The end of the 19th century saw the rise of modern socialism in Great Britain under the auspices of the Fabian Society, and other left-wing political groups.  Most of them would eventually become part of the Labour Party, which officially began in 1906.

But while modern socialism may be over a hundred years old, very few of its arguments have changed.  For example, many in the American Left have contended for decades that Christianity is the source of their socialist principles.  The socialists in Churchill’s day were doing the same thing.

And Churchill took them to task for it, in his typically witty and sardonic way.

In a 1908 speech in Manchester, England, Churchill directly addressed the socialist claim to be the political heirs of Christianity:

The Socialists—the extreme and revolutionary party of Socialists—are very fond of telling us they are reviving in modern days the best principles of the Christian era.  They consider they are the political embodiment of Christianity, though, to judge by the language which some of them use and the spirit of envy, hatred, and malice with which they go about their work, you would hardly imagine they had studied the teaching of the Founder of Christianity with the attention they profess to have given to the subject.

Apparently, in addition to claiming Jesus and Christianity as its own, socialist appeals were as prone to greed and envy in 1908 as they are today. 

But before we get to Churchill’s comic conclusion, we must recall that he was not at all opposed to government assistance for the unfortunate.  In fact, in the same speech, he explicitly stated his support for “trying to build up and fortify a minimum standard of life.” 

“[B]ut if that is to be done,” he said, “if you are to have great combinations and greater harmonies in society, you can only have it by becoming better men and women.”  In other words, efforts to improve society may on occasion involve the state, but they fundamentally begin with personal growth in virtue.

But the socialists inverted this—they believed real improvement could only begin with a government bureaucrat directing the economic and social concerns of society.  Churchill scorned such a notion.  “Any attempt to replace the existing organization of society by an official hierarchy,” he warned, “to replace the men who now manage mills by officials who are elected in some way, will end in failure.”

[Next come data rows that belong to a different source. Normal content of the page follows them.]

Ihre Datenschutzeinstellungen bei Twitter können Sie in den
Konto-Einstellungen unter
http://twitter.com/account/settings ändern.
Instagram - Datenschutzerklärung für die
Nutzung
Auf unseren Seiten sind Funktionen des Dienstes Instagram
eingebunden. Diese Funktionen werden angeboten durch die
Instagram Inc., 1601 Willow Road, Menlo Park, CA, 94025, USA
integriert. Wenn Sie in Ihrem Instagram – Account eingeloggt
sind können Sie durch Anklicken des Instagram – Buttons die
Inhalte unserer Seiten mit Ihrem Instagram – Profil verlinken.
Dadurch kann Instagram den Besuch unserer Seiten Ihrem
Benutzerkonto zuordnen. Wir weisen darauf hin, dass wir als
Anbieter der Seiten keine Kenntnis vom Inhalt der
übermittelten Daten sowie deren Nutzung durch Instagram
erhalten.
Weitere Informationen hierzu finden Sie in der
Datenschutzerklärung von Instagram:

Even while saying this, Churchill asserted his belief that working men and women were entitled to higher wages, food assistance for the poor, etc.  He even acknowledged that too much property was owned by too few proprietors.

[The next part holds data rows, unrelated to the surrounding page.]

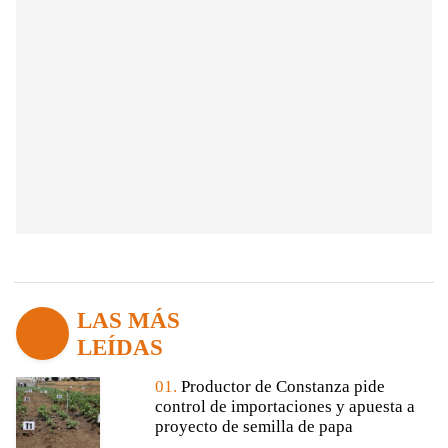
LAS MÁS
LEÍDAS
01.
Productor de Constanza pide
control de importaciones y apuesta a
proyecto de semilla de papa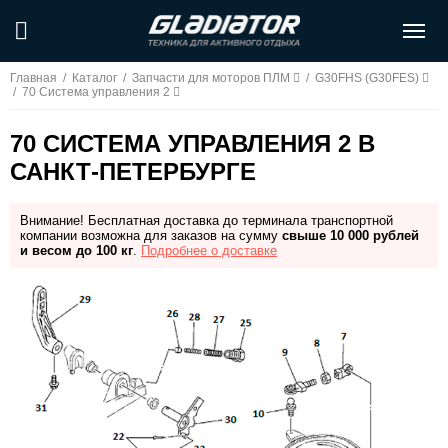
Главная
/
Каталог
/
Запчасти для моторов ПЛМ
/
G30FHS (G30FES)
/
70 Система управления 2
70 СИСТЕМА УПРАВЛЕНИЯ 2 В
САНКТ-ПЕТЕРБУРГЕ
Внимание! Бесплатная доставка до терминала транспортной
компании возможна для заказов на сумму
свыше 10 000 рублей
и весом до 100 кг
.
Подробнее о доставке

But at the end of the day, that still did not justify, nor could it ever justify, the fundamental tenet of socialism, namely that the state should be the owner, and in many cases even the manager, of the means of production—of all enterprises and property.  That was an entirely different proposition.

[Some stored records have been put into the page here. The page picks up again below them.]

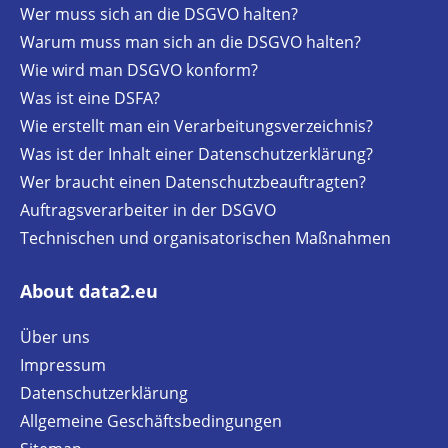
Wer muss sich an die DSGVO halten?
Warum muss man sich an die DSGVO halten?
Wie wird man DSGVO konform?
Was ist eine DSFA?
Wie erstellt man ein Verarbeitungsverzeichnis?
Was ist der Inhalt einer Datenschutzerklärung?
Wer braucht einen Datenschutzbeauftragten?
Auftragsverarbeiter in der DSGVO
Technischen und organisatorischen Maßnahmen
About data2.eu
Über uns
Impressum
Datenschutzerklärung
Allgemeine Geschäftsbedingungen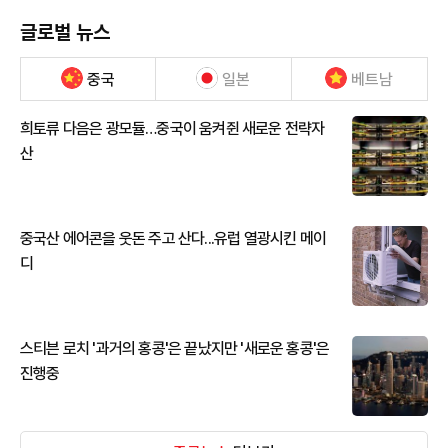
글로벌 뉴스
중국
일본
베트남
희토류 다음은 광모듈…중국이 움켜쥔 새로운 전략자
산
중국산 에어콘을 웃돈 주고 산다...유럽 열광시킨 메이
디
스티븐 로치 '과거의 홍콩'은 끝났지만 '새로운 홍콩'은
진행중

Churchill thus arrived at his comedic conclusion about the supposed relationship between Christianity and socialism—a quick and witty summary which the modern opponents of socialism would be wise to employ in their own rhetoric:

But there is one great difference between Socialists of the Christian era and those of [today]. The Socialism of the Christian era was based on the idea that ‘all mine is yours,’ but the Socialism of [today] is based on the idea that ‘all yours is mine.’ And I go so far as to say that no movement will ever achieve any real advantage for the mass of the people that is based upon so much spite and jealousy as is the present Socialist movement in the hands of its extreme men.[1]

SOURCES

[1]Winston Churchill, Socialism (January 22, 1908); Winston S. Churchill, Robert Rhodes James, ed., Winston S. Churchill: His Complete Speeches, 1897-1963: Volume I, 1897-1908 (New York: Chelsea House Publishers, 1974), 874-75.